Safe House, 2012.
Directed by Daniel Espinosa.
Starring Denzel Washington, Ryan Reynolds, Vera Farmiga, Sam Shephard, Brendan Gleeson and Robert Patrick.
SYNOPSIS:
A junior CIA agent (Ryan Reynolds) gets caught up in an espionage scandal and is forced to go on the run with a high priority prisoner (Denzel Washington) after their safe house comes under attack.
For film fans out there, the trailer for Safe House would lead you to assume that Tony Scott (Man on Fire, Unstoppable, The Taking of Pelham 123, Deja Vu) has paired up with his muse Denzel Washington for yet another action film that will be ‘just okay’, and utterly forgettable. I’m here to reassure you that Safe House pleasantly surprised in almost every way possible.
One element that impressed me from the outset was that the film is set in beautiful Cape Town, South Africa. It’s not doubling for another city – it’s there in all its beauty and, in the sequences in the shanty town and tenements, its squalor. When a large majority of espionage flicks are set in New York, London, Moscow, Rio etc., it comes as a nice aesthetic relief to have a shiny new setting. I hope not to spoil it for anyone but the film almost exclusively takes place in Cape Town and the surrounding areas, which makes for a more claustrophobic thriller overall. But I digress.
Safe House surprises with a solid supporting cast that includes Vera Farmiga, Brendan Gleeson, Sam Shepard and Robert Patrick, but the film belongs to its leads – Ryan Reynolds, and especially, the wonderful two-time Academy Award winner Denzel Washington.
More often than not, Reynolds is cast to portray Van Wilder in essentially every role that he plays.
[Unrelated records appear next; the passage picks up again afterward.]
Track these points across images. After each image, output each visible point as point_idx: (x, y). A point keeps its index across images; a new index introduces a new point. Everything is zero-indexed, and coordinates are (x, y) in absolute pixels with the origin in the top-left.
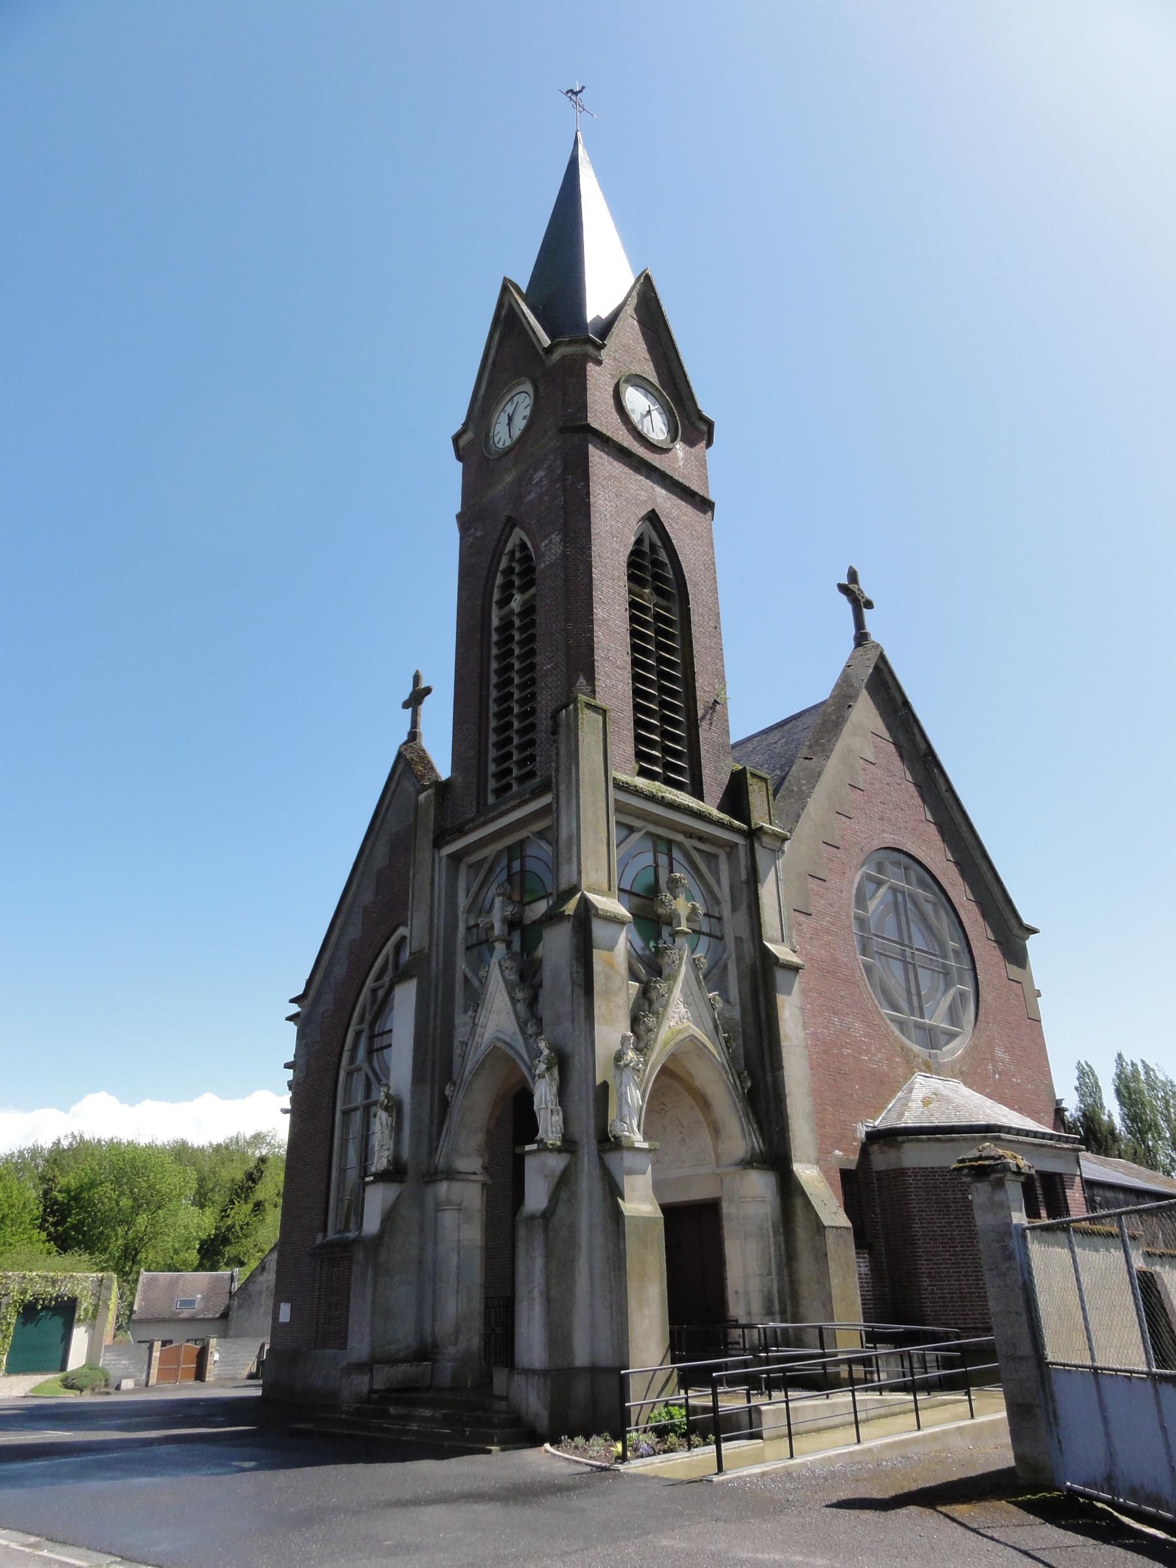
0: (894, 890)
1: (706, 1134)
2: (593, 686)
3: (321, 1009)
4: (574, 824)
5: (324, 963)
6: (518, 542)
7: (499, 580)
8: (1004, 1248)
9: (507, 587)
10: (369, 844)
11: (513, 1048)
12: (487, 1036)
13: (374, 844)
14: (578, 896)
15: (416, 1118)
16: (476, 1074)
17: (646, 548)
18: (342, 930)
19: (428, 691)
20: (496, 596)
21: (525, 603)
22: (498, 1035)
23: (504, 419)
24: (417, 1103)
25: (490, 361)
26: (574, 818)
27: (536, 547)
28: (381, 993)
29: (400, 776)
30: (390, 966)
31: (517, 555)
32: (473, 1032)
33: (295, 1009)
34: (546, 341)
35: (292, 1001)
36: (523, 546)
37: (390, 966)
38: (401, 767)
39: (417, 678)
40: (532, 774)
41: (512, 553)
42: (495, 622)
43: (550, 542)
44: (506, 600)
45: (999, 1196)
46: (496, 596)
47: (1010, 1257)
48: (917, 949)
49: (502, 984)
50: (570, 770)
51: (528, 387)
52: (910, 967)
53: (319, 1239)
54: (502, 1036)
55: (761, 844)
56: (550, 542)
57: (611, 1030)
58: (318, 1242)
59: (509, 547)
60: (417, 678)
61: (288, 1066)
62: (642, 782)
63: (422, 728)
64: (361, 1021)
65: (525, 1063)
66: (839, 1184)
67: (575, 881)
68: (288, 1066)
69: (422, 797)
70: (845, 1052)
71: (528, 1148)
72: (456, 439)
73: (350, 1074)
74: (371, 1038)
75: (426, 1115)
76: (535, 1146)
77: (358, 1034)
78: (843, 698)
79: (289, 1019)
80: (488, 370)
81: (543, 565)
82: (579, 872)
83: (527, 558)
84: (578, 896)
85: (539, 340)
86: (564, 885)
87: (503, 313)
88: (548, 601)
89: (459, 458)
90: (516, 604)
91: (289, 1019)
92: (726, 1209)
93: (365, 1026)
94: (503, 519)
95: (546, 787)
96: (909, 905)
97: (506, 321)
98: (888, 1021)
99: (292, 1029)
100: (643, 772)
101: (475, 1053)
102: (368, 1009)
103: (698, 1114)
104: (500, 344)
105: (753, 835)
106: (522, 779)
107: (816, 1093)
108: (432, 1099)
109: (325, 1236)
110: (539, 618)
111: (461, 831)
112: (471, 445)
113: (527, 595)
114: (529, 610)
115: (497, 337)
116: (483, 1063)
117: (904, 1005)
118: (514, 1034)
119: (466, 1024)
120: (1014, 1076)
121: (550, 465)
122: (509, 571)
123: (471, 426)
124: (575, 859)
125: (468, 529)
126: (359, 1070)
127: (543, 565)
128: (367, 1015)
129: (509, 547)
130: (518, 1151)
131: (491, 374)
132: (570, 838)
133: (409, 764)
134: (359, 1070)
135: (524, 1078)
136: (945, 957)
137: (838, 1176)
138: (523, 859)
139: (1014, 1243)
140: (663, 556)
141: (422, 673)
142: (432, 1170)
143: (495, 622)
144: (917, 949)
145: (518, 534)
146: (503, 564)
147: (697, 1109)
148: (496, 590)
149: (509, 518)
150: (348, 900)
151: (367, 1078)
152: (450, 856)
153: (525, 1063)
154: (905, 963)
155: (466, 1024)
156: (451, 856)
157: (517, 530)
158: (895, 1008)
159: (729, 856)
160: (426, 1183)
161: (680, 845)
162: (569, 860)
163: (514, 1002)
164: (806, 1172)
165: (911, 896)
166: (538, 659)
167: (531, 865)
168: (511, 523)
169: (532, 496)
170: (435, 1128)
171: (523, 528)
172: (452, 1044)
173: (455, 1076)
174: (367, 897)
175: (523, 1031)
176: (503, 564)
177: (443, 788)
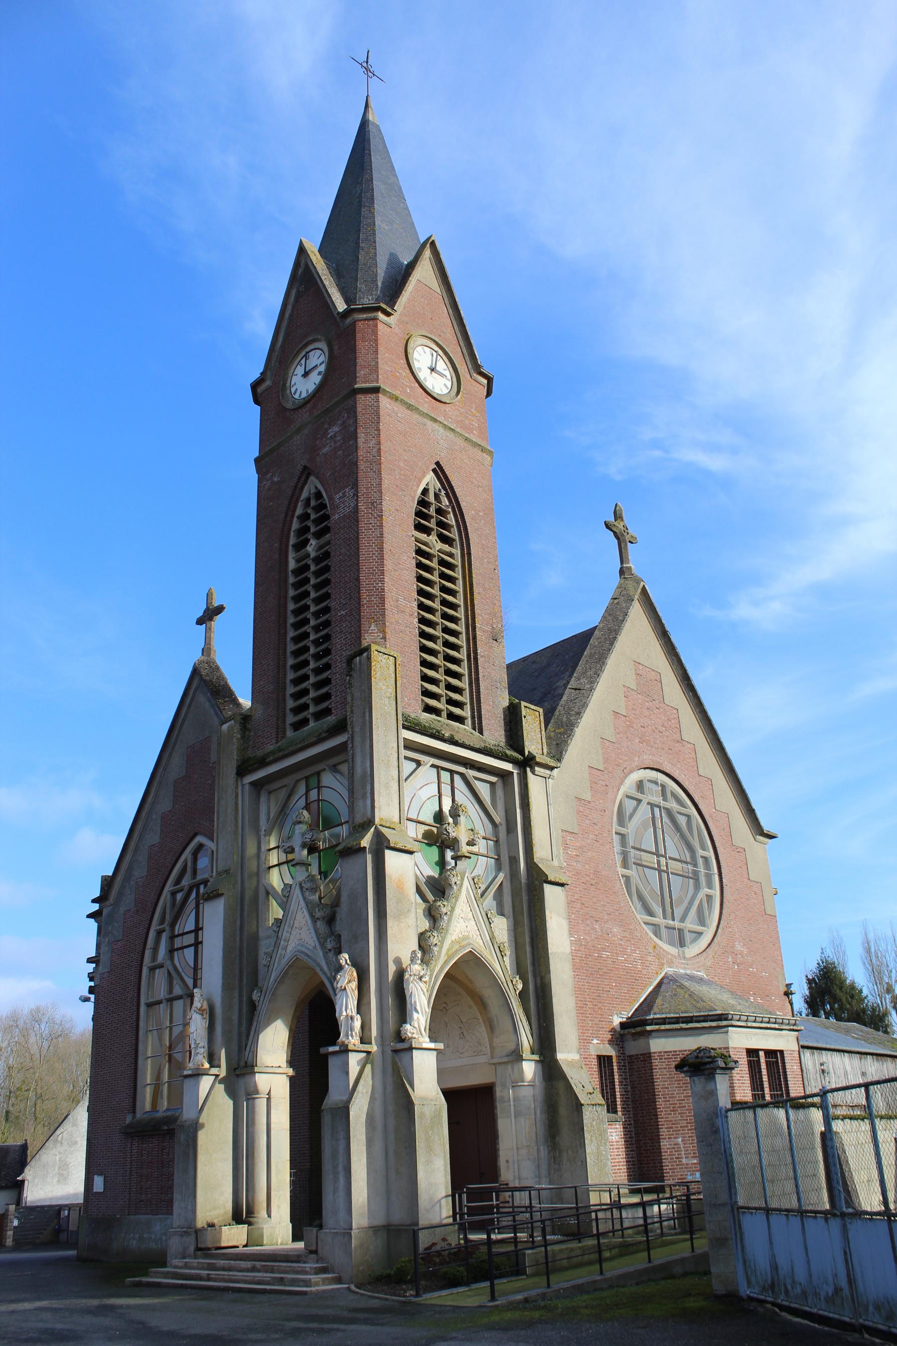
0: (652, 805)
1: (482, 1031)
2: (384, 632)
3: (122, 910)
4: (368, 764)
5: (124, 866)
6: (313, 490)
7: (295, 525)
8: (713, 1125)
9: (304, 530)
10: (166, 755)
11: (314, 961)
12: (290, 948)
13: (170, 755)
14: (372, 829)
15: (227, 1020)
16: (281, 981)
17: (431, 498)
18: (141, 838)
19: (220, 609)
20: (292, 540)
21: (320, 548)
22: (300, 948)
23: (300, 370)
24: (227, 1006)
25: (287, 315)
26: (368, 758)
27: (331, 499)
28: (179, 896)
29: (196, 690)
30: (189, 870)
31: (313, 503)
32: (277, 945)
33: (96, 907)
34: (341, 306)
35: (94, 901)
36: (318, 495)
37: (189, 870)
38: (195, 683)
39: (209, 596)
40: (327, 712)
41: (308, 500)
42: (292, 565)
43: (344, 496)
44: (301, 545)
45: (710, 1086)
46: (292, 540)
47: (716, 1131)
48: (670, 858)
49: (302, 903)
50: (364, 713)
51: (323, 345)
52: (665, 875)
53: (129, 1119)
54: (304, 949)
55: (533, 772)
56: (344, 496)
57: (402, 942)
58: (127, 1122)
59: (304, 495)
60: (209, 596)
61: (89, 960)
62: (426, 718)
63: (215, 644)
64: (162, 922)
65: (325, 973)
66: (595, 1068)
67: (369, 817)
68: (89, 960)
69: (225, 727)
70: (605, 954)
71: (331, 1049)
72: (255, 386)
73: (152, 969)
74: (172, 937)
75: (235, 1017)
76: (337, 1048)
77: (159, 933)
78: (615, 618)
79: (89, 916)
80: (285, 324)
81: (337, 517)
82: (373, 807)
83: (322, 506)
84: (372, 829)
85: (333, 306)
86: (359, 819)
87: (300, 271)
88: (343, 550)
89: (256, 401)
90: (311, 548)
91: (89, 916)
92: (499, 1092)
93: (166, 925)
94: (300, 468)
95: (341, 727)
96: (666, 819)
97: (303, 277)
98: (643, 925)
99: (93, 925)
100: (428, 709)
101: (279, 964)
102: (168, 911)
103: (475, 1010)
104: (297, 300)
105: (527, 763)
106: (318, 716)
107: (578, 991)
108: (241, 1001)
109: (134, 1117)
110: (333, 562)
111: (263, 763)
112: (267, 391)
113: (323, 540)
114: (324, 556)
115: (294, 292)
116: (286, 973)
117: (658, 910)
118: (315, 947)
119: (268, 937)
120: (751, 966)
121: (344, 422)
122: (305, 517)
123: (269, 373)
124: (369, 795)
125: (266, 473)
126: (161, 966)
127: (337, 517)
128: (168, 917)
129: (304, 495)
130: (323, 1050)
131: (288, 327)
132: (364, 776)
133: (205, 685)
134: (161, 966)
135: (322, 983)
136: (695, 865)
137: (595, 1062)
138: (319, 788)
139: (719, 1122)
140: (451, 520)
141: (214, 590)
142: (242, 1064)
143: (292, 565)
144: (670, 858)
145: (313, 485)
146: (299, 511)
147: (475, 1008)
148: (292, 534)
149: (305, 467)
150: (147, 807)
151: (169, 973)
152: (252, 784)
153: (325, 973)
154: (660, 871)
155: (268, 937)
156: (253, 784)
157: (312, 478)
158: (651, 913)
159: (505, 784)
160: (238, 1076)
161: (462, 775)
162: (364, 796)
163: (314, 920)
164: (567, 1054)
165: (669, 812)
166: (332, 603)
167: (326, 794)
168: (306, 472)
169: (325, 450)
170: (244, 1028)
171: (317, 478)
172: (257, 956)
173: (260, 984)
174: (165, 805)
175: (322, 945)
176: (299, 511)
177: (246, 719)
It makes for utterly predictable and boring voids in most of his films, but I am delighted to say that Matt Weston was a fully formed and different character from the majority of the performances I’ve seen Reynolds in. Weston is a young, idealistic and ambitious field agent on his first assignment that is desperate to impress and get out of the boring ‘babysitting’ safe house job. Unlike the overt smart-arse bravado that occupies his other characters, Matt is shy in the face of adversity and is affected by the deadly assassins pursuing his prisoner.
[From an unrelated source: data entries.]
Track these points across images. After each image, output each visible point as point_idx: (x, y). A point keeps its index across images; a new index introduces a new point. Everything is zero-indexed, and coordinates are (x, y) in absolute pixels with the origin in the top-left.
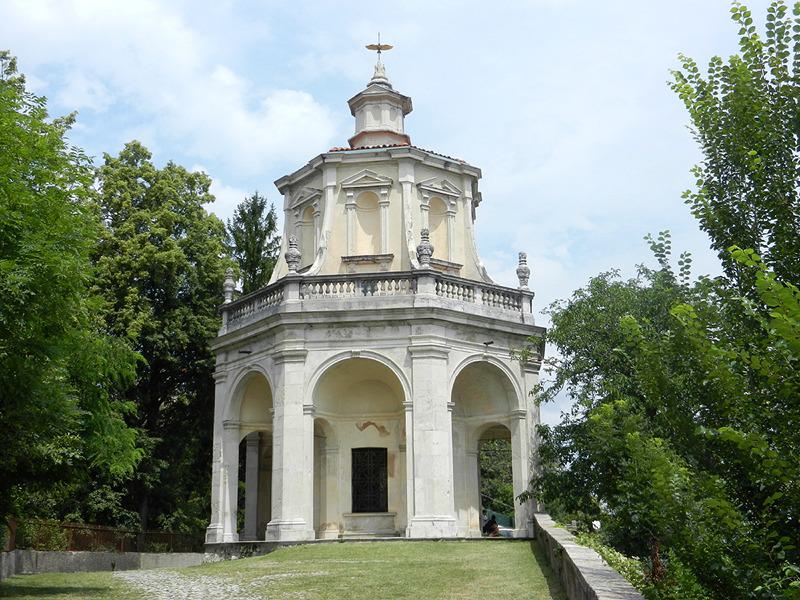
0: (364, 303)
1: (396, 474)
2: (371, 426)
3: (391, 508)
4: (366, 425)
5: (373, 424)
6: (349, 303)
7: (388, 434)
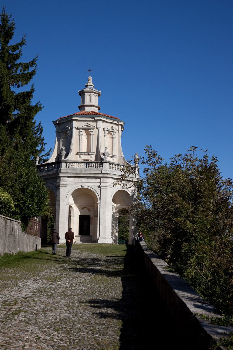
0: (86, 170)
1: (93, 223)
2: (85, 208)
3: (91, 234)
4: (84, 208)
5: (86, 208)
6: (81, 170)
7: (91, 211)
His prisoner is Tobin Frost (Denzel Washington) – the poster boy for the CIA until he went rogue in 2001 to trade in agency secrets. Washington is one of the greatest actors ever to be committed to celluloid and it’s a tragedy that he doesn’t get enough leading roles that allow him to really stretch out. However, we’ll take him as the effortlessly bad-ass Frost, who echoes Alonzo Harris from Training Day, but is really a kind of older, wiser Jason Bourne. He’s simply hypnotic; his vocal cadence is rhythmic and his eyes are able to express and enunciate emotions without him changing his expression. His physical presence can be felt sitting in your seat. Similar to someone like Liam Neeson in Taken, Washington’s Frost is totally believable in the physical exchanges that he has throughout the film. Denzel is one of the coolest men on the planet and I’m glad that this film didn’t dim his powerful effect.
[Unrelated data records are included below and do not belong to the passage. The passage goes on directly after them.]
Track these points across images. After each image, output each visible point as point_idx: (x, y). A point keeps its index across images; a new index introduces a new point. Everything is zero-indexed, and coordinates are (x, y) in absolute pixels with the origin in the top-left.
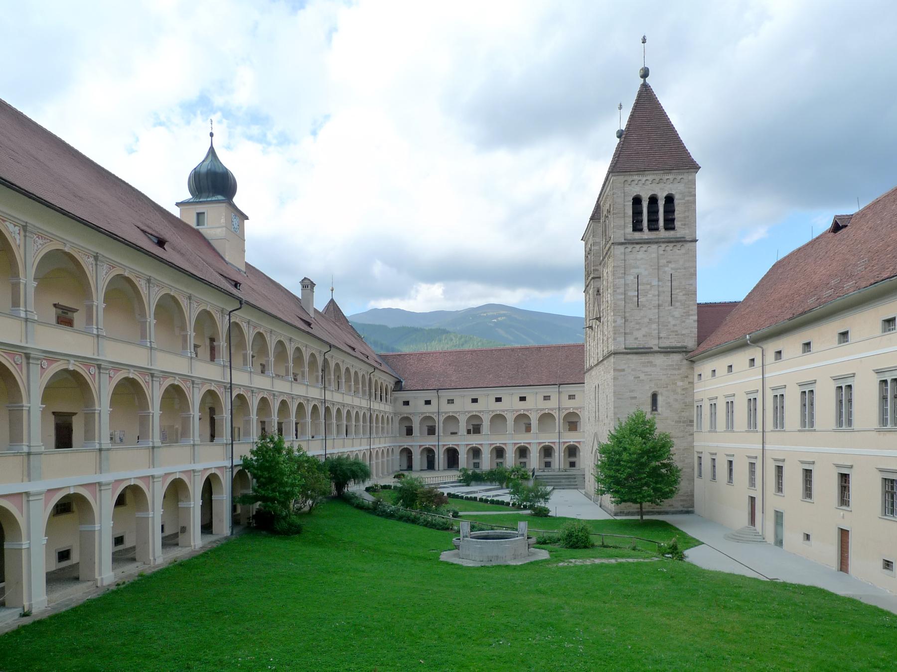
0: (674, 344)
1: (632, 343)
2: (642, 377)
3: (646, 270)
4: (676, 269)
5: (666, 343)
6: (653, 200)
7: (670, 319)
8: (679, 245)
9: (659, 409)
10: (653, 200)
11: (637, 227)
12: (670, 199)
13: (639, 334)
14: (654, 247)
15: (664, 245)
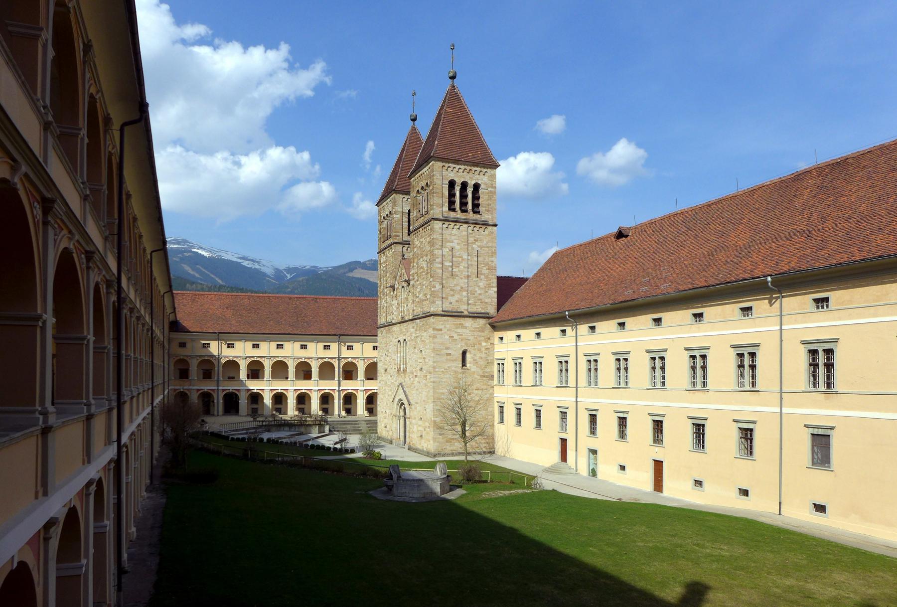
0: (480, 310)
1: (447, 307)
2: (456, 337)
3: (458, 244)
4: (481, 247)
5: (473, 309)
6: (464, 185)
7: (477, 289)
8: (484, 227)
9: (468, 365)
10: (464, 185)
11: (451, 208)
12: (476, 187)
13: (453, 299)
14: (466, 226)
15: (472, 226)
This is the first English language effort of Swedish director Daniel Espinosa and he’s clearly influenced by Tony Scott’s occasional jagged cutting between sequences and multiple fluid cameras that flow between the different character interactions. There’s also evidence of the post-Paul Greengrass (director of The Bourne Supremacy and The Bourne Ultimatum) effect of rapid-fire cuts for car chase sequences. He framed the film very well, approaching each character with angles relative to each scene. The camera is rarely static and it makes for frenetic viewing. Espinosa’s biggest strength was his portrayal of violence and there isn’t any unrealistic action in Safe House, save an ever so slightly implausible car chase. The falls hurt, the shots are loud, and the hits are bone jarring and blood curdling in equal measure. Espinosa’s approach to violence is the much more effective Die Hard type instead of the ridiculous Fast Five style.
Writer David Guggenheim is also relatively new to the business and he delivers a solid script with some minor and very forgivable flaws. This kind of espionage action recycles a lot from its predecessors – or perhaps I should say stands on the shoulders of Bond, Bourne and Hunt, but that’s to be expected. The mix in Safe House is right. Save for following a well-worn path and a very ‘clean’ ending (which I personally don’t like), this is a decent effort for a relatively new writer.
Safe House will not be able to escape comparisons to the Bourne series in style or story. However, don’t be so quick to dismiss the serious and effective portrayal of violence. This is Ryan Reynolds’ best performance that I’ve seen since Van Wilder, along with the wonderful, iconic and legendary Denzel Washington getting the screen time and playing the bad-ass characters that we love to see him play.